-- INFORMATION SHOWN start --
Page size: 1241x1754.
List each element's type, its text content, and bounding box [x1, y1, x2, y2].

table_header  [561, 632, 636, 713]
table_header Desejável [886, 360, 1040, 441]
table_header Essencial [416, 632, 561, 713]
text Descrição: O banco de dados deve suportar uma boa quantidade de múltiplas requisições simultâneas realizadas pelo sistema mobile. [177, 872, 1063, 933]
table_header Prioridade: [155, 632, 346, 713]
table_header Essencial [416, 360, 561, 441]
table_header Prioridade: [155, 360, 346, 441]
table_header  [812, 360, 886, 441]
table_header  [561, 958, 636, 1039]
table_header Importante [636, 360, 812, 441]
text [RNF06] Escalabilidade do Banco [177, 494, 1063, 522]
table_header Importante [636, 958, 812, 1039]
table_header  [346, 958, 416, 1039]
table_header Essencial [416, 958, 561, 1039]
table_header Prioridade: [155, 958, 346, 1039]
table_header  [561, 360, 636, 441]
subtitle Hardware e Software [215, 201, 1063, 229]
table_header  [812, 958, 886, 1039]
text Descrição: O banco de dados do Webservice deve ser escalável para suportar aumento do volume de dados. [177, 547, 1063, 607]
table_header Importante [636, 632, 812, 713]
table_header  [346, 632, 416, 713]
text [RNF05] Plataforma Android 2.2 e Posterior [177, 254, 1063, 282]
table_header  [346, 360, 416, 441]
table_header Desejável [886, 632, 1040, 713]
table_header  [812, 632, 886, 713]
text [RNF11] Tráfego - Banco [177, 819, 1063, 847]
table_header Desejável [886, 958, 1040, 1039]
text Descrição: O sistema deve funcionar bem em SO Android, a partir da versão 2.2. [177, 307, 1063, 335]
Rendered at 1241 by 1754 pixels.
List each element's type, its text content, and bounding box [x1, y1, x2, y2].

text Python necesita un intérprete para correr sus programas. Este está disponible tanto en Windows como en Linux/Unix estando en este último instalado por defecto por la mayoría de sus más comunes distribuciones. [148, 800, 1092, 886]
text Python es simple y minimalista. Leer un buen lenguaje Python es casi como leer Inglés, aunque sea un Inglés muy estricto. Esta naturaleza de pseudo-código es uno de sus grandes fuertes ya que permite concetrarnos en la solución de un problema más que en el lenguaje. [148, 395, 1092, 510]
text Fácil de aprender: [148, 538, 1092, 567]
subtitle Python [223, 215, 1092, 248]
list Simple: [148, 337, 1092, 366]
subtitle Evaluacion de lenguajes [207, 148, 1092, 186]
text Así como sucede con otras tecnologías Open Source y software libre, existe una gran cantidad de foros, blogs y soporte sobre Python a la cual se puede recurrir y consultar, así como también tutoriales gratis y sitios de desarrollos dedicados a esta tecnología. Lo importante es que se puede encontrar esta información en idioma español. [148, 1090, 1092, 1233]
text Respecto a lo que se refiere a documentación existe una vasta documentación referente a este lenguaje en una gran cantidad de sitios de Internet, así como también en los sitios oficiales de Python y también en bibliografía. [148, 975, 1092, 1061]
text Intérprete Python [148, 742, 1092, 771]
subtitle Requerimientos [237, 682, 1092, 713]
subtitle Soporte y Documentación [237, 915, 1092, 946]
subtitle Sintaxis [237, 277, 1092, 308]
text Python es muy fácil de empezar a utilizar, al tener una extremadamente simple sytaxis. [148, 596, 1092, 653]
-- INFORMATION SHOWN end --
Reproduce all of the rows above, changing every "Desejável" to "Opcional" and leaving everything else the same.

**RESULT**.
Page size: 1241x1754.
List each element's type, its text content, and bounding box [x1, y1, x2, y2].

table_header  [561, 632, 636, 713]
table_header Opcional [886, 360, 1040, 441]
table_header Essencial [416, 632, 561, 713]
text Descrição: O banco de dados deve suportar uma boa quantidade de múltiplas requisições simultâneas realizadas pelo sistema mobile. [177, 872, 1063, 933]
table_header Prioridade: [155, 632, 346, 713]
table_header Essencial [416, 360, 561, 441]
table_header Prioridade: [155, 360, 346, 441]
table_header  [812, 360, 886, 441]
table_header  [561, 958, 636, 1039]
table_header Importante [636, 360, 812, 441]
text [RNF06] Escalabilidade do Banco [177, 494, 1063, 522]
table_header Importante [636, 958, 812, 1039]
table_header  [346, 958, 416, 1039]
table_header Essencial [416, 958, 561, 1039]
table_header Prioridade: [155, 958, 346, 1039]
table_header  [561, 360, 636, 441]
subtitle Hardware e Software [215, 201, 1063, 229]
table_header  [812, 958, 886, 1039]
text Descrição: O banco de dados do Webservice deve ser escalável para suportar aumento do volume de dados. [177, 547, 1063, 607]
table_header Importante [636, 632, 812, 713]
table_header  [346, 632, 416, 713]
text [RNF05] Plataforma Android 2.2 e Posterior [177, 254, 1063, 282]
table_header  [346, 360, 416, 441]
table_header Opcional [886, 632, 1040, 713]
table_header  [812, 632, 886, 713]
text [RNF11] Tráfego - Banco [177, 819, 1063, 847]
table_header Opcional [886, 958, 1040, 1039]
text Descrição: O sistema deve funcionar bem em SO Android, a partir da versão 2.2. [177, 307, 1063, 335]
Rendered at 1241 by 1754 pixels.
List each element's type, its text content, and bounding box [x1, y1, x2, y2].

text Python necesita un intérprete para correr sus programas. Este está disponible tanto en Windows como en Linux/Unix estando en este último instalado por defecto por la mayoría de sus más comunes distribuciones. [148, 800, 1092, 886]
text Python es simple y minimalista. Leer un buen lenguaje Python es casi como leer Inglés, aunque sea un Inglés muy estricto. Esta naturaleza de pseudo-código es uno de sus grandes fuertes ya que permite concetrarnos en la solución de un problema más que en el lenguaje. [148, 395, 1092, 510]
text Fácil de aprender: [148, 538, 1092, 567]
subtitle Python [223, 215, 1092, 248]
list Simple: [148, 337, 1092, 366]
subtitle Evaluacion de lenguajes [207, 148, 1092, 186]
text Así como sucede con otras tecnologías Open Source y software libre, existe una gran cantidad de foros, blogs y soporte sobre Python a la cual se puede recurrir y consultar, así como también tutoriales gratis y sitios de desarrollos dedicados a esta tecnología. Lo importante es que se puede encontrar esta información en idioma español. [148, 1090, 1092, 1233]
text Respecto a lo que se refiere a documentación existe una vasta documentación referente a este lenguaje en una gran cantidad de sitios de Internet, así como también en los sitios oficiales de Python y también en bibliografía. [148, 975, 1092, 1061]
text Intérprete Python [148, 742, 1092, 771]
subtitle Requerimientos [237, 682, 1092, 713]
subtitle Soporte y Documentación [237, 915, 1092, 946]
subtitle Sintaxis [237, 277, 1092, 308]
text Python es muy fácil de empezar a utilizar, al tener una extremadamente simple sytaxis. [148, 596, 1092, 653]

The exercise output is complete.